We had captured some wonderfully large fellows when the mate struck apparently the king of the crowd a monster, which he did not know how to manage. Hitherto it had been main strength and stupidness, which sometimes works all right on small fish, but you don't want to treat giants in anything as you would pigmies. This the mate found to his sorrow, for when he got him nicely started, as he thought, and had another to add to his already large number, the dolphin gave a jump and a plunge, and was free from his captor, although still attached to the hook and two fathoms of line.

This started the classic English, which was checked by the captain " Oh, Mr. C, there is no need of that. Put on that other hook, and don't be so rough with the next one. Play the large fellows, like I do, and weaken them. The hooks that are on the lines are the last, and we must make the most of them."

So over goes the new gear, and as quickly as the bait clears the vessel another big one seizes it.

" Now, play with him a little before attempting to haul him."

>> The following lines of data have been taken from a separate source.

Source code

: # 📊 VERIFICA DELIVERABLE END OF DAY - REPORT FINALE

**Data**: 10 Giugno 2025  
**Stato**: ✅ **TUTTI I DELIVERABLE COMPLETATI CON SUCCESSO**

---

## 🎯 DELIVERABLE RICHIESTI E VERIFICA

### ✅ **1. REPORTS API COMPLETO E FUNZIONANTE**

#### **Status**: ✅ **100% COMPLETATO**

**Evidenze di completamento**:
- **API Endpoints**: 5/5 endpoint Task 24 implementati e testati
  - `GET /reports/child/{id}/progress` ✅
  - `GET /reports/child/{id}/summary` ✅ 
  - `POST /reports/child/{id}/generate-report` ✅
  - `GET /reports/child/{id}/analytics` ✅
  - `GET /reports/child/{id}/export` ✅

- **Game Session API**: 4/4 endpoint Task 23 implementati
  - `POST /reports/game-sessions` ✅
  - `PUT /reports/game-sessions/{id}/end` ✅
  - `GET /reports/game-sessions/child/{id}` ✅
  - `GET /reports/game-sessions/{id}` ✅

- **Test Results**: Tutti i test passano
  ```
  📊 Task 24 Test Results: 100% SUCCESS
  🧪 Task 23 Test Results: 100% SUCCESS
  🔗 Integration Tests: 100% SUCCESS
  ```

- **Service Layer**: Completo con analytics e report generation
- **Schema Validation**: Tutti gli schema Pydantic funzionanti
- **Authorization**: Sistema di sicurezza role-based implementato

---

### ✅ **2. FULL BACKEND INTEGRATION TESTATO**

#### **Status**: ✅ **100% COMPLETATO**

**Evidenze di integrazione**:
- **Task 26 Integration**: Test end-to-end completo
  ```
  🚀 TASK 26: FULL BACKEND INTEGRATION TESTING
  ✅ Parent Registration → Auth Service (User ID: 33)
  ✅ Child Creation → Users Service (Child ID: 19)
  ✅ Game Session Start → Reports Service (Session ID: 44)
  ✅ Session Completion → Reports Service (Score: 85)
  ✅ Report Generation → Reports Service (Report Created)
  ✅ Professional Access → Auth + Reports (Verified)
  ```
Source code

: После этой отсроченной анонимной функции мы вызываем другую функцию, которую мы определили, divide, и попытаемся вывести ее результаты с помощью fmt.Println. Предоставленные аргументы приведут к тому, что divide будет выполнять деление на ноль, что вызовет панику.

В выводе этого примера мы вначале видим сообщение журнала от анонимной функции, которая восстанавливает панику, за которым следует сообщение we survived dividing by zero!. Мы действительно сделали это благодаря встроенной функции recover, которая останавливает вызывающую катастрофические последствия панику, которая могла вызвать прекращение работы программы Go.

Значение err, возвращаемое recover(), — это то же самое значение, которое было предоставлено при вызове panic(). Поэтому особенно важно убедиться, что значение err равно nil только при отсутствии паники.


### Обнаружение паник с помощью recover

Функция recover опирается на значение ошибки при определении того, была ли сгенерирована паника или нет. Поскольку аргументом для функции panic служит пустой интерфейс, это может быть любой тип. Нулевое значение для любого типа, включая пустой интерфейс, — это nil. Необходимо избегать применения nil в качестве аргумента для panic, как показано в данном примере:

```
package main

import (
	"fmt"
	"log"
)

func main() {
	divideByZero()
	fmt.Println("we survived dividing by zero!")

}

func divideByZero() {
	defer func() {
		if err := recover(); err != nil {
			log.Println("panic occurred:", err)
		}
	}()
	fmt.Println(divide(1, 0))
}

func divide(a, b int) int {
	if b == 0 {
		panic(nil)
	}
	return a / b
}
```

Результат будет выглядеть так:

This would be just the advice to give a man that knew anything about fishing, which our mate didn't, nor would he let those that did take his place. So as a result, when the captain hooked one about the same time, they ran across the track of each other and made a fine muddle. Backwards and forwards they went, as if in a country dance, which induced me to call what the boys used to when they got their lines tangled, " first cut of a green cheese." The fish had nearly wound up the slack of the lines, and the only possible way out of the difficulty was to drag them in together, which caused a lot of merriment for the whole of us. In fact, by this time we were in great glee.